AR tops list of future shopping experiences
- Shopping decisions that will be powered by augmented reality (AR), as well as virtual reality (VR), are among the top retail technology trends of the future, as reported in a press release by Infiniti Research. For example, with AR, shoppers interact with a mirror or screen to help them visualize how a piece of furniture would look in a room in their homes. AR also enables shoppers to see how garments look on them without having to try them on.
- To make store experiences more personalized for customers, retailers will increasingly use beacons, Internet of Things (IoT) devices and mobile apps. Infiniti's report said this retail trend is a "sure shot" for obtaining more customer loyalty and satisfaction as it helps shoppers find products that most closely match their tastes and needs.
- Restocking robots are also in retail's future, Infiniti said. Large retail stores represent a special challenge to continually monitor, and Infiniti expects these problems to be solved by robots roaming the long aisles looking for misplaced items, inaccurate price tags and empty shelves, and then sending data-driven reports back to the main computer system and employees.
Future retail technology trends will focus on customers' ease of shopping while transforming the shopping experience, a new report from Infiniti Research said, which identified seven such changes. The technology will also help to bolster retailer's brick-and-mortar efforts with the growth of online channels. The data generated from the new technologies will enable retailers to grow and improve their businesses as well.
Many large retailers have been focused on technology, with Walmart's tech incubator Store No. 8 focusing on VR, among other things, and Target unveiling an AR feature last year that allowed customers to see home products in their own living spaces. Indeed, market research from International Data Corp. said AR and VR products and services would be a $27 billion business this year.
There's also already evidence of robotics taking hold in retail. Walmart is expanding its use of in-store shelf-scanning inventory management robots, and recently announced a pilot of storage and retrieval robotics — Called Alphabot — to increase the speed of online grocery order pickup. The chain is building a 20,000 square foot extension onto its Salem, New Hampshire supercenter to accommodate the Alphabot program.

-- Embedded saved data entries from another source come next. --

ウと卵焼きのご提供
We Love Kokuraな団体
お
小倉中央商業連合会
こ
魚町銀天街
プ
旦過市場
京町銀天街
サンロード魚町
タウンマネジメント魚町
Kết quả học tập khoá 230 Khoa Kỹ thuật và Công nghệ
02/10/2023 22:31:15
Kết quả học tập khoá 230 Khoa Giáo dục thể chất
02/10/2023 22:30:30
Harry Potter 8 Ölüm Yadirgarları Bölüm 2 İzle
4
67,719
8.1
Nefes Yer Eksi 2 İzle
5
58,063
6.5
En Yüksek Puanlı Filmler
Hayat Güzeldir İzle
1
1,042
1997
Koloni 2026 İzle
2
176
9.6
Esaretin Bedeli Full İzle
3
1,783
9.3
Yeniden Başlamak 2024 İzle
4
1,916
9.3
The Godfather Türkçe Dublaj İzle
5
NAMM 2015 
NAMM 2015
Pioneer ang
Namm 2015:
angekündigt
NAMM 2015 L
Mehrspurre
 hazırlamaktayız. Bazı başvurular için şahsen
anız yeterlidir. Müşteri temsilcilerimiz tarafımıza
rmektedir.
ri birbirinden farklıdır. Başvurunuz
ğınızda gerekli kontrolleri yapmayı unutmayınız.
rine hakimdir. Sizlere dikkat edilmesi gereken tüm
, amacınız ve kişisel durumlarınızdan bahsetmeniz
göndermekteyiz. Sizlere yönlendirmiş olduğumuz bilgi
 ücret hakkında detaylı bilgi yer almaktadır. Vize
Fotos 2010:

Amazon's fulfillment centers have long been known for their innovative use of robotics, such as in new warehouse facilities in Spokane, Washington, and Las Vegas. Even small stores, like Bell's Food Store in Athens, Georgia, is testing a shelf-scanning robot for store shelf analytics and insight.
Besides AR and VR, personalized shopping experiences and robotic inventory control, Infiniti also singled out the elimination of checkout lines, one-day delivery, more small-format stores, and catering to millennial customers as key future retail trends.
In future checkout systems, in-store cameras could work in tandem with artificial intelligence (AI) to scan physical shopping carts and charge customers' accounts directly, leaving lines in the past. Waiting for delivery is also less tolerated among consumers, with the expectation of two-day delivery already giving way to one-day delivery and in the coming decade, even same-day delivery, especially around the holiday gift-giving season.
"The consumer retail trends are already fast-changing and are prompting several retailers to quickly tap the changing needs and act accordingly," the Infiniti Research report said. "Furthermore, the retail sector is going through a fundamental change as players in this sector are identifying new ways to use data and intelligence."